>> Start SUPPLIED DATA
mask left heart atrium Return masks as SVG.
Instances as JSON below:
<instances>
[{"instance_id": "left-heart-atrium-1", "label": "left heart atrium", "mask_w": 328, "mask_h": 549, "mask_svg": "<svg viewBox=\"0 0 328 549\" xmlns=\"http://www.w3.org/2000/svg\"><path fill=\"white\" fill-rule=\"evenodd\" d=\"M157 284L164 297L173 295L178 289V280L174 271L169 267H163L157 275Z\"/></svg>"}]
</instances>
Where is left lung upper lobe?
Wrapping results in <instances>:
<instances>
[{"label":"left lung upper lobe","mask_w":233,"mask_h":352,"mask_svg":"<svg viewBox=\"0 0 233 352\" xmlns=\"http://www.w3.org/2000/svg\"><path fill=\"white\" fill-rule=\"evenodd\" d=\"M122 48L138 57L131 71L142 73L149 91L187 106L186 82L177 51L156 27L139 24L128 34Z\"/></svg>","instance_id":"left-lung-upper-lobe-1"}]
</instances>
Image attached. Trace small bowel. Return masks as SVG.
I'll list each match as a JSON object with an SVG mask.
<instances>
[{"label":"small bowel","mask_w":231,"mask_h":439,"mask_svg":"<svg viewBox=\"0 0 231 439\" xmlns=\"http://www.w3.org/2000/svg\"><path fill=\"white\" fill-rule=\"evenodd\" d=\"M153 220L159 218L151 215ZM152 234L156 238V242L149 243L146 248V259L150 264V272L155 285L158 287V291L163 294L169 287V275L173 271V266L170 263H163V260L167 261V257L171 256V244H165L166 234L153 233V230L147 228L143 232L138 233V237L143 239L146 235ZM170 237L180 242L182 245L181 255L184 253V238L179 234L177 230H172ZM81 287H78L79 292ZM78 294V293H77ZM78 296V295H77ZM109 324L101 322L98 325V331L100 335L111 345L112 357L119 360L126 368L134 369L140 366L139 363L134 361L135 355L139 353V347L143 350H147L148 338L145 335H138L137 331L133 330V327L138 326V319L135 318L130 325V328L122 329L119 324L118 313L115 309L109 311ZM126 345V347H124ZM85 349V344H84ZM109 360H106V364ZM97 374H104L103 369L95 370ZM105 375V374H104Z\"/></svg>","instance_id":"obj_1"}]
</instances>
>> End SUPPLIED DATA
STATED TASK:
Collect every line above that contains the string "Return" and copy each such line in full. Matching is case-sensitive.

WRITTEN SOLUTION:
mask left heart atrium Return masks as SVG.
Image attached. Trace small bowel. Return masks as SVG.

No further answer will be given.